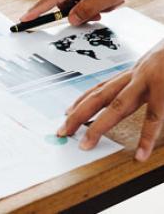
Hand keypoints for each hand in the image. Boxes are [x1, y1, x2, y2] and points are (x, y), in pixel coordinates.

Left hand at [58, 40, 163, 160]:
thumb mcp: (161, 63)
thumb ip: (148, 77)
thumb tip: (141, 93)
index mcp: (136, 71)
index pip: (102, 86)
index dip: (82, 100)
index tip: (66, 112)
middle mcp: (138, 75)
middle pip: (100, 96)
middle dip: (78, 114)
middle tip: (62, 131)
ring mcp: (151, 82)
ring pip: (118, 106)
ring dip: (99, 126)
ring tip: (86, 145)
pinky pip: (154, 118)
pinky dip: (147, 138)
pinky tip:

REQUIREMENT
Repeat all entries exactly, pictures excluded.

SOLUTION
Hand keypoints for each hand in the image. Boxes are [x1, y1, x2, y2] and points are (x, y), in pixel coordinates.

Left hand at [58, 40, 163, 160]:
thumb mcp: (161, 63)
thumb ip: (148, 77)
thumb tip: (141, 93)
index mcp: (136, 71)
index pip: (102, 86)
index dip: (82, 100)
index tip: (66, 112)
middle mcp: (138, 75)
middle pip: (100, 96)
middle dip: (78, 114)
middle tip: (62, 131)
ring mcp: (151, 82)
ring pip: (118, 106)
ring dip: (99, 126)
ring tip: (86, 145)
pinky pip: (154, 118)
pinky dip: (147, 138)
pinky tip:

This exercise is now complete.